AUFGABE 1 :: Entnimm sämtliche Zeilen, die unten auf den Dokumentabschnitt folgen, Zeichen für Zeichen und lass dabei die Bilder weg.

Im Übrigen wird wegen des weiteren Sach- und Streitstandes auf die Gerichtsakte, die beigezogene Verwaltungsakte der Beklagten sowie die beigezogene Entschädigungsakte des Klägers hingewiesen. Diese Akten sind Gegenstand der Entscheidung gewesen.

Entscheidungsgründe:

Das Gericht konnte eine Entscheidung ohne mündliche Verhandlung treffen, nachdem die Beteiligten hierzu ihr Einverständnis erteilt hatten, § 124 Abs. 2 Sozialgerichtsgesetz (SGG).

Die zulässige Klage ist nicht begründet.

Der Bescheid der Beklagten vom 14.08.2003 in Gestalt des Widerspruchsbescheides vom 27.11.2003 beschwert den Kläger nicht nach § 54 Abs. 2 SGG. Diese Bescheide sind rechtmäßig, weil der Kläger gegen die Beklagte keinen Anspruch auf Gewährung einer Altersrente hat.

BEREITGESTELLTE DATEN ::
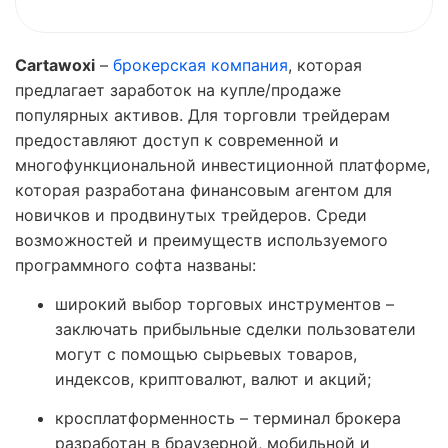
Cartawoxi
–
брокерская компания
, которая
предлагает заработок на купле/продаже
популярных активов. Для торговли трейдерам
предоставляют доступ к современной и
многофункциональной инвестиционной платформе,
которая разработана финансовым агентом для
новичков и продвинутых трейдеров. Среди
возможностей и преимуществ используемого
программного софта названы:
широкий выбор торговых инструментов –
заключать прибыльные сделки пользователи
могут с помощью сырьевых товаров,
индексов, криптовалют, валют и акций;
кросплатформенность – терминал брокера
разработан в браузерной, мобильной и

AUFGABE 2 :: Übersetze den Satz „Die zulässige Klage ist nicht begründet.“ aus dem Dokumentabschnitt ins Englische.

LÖSUNG 1 ::
Cartawoxi
–
брокерская компания
, которая
предлагает заработок на купле/продаже
популярных активов. Для торговли трейдерам
предоставляют доступ к современной и
многофункциональной инвестиционной платформе,
которая разработана финансовым агентом для
новичков и продвинутых трейдеров. Среди
возможностей и преимуществ используемого
программного софта названы:
широкий выбор торговых инструментов –
заключать прибыльные сделки пользователи
могут с помощью сырьевых товаров,
индексов, криптовалют, валют и акций;
кросплатформенность – терминал брокера
разработан в браузерной, мобильной и

LÖSUNG 2 :: The admissible action is not well-founded.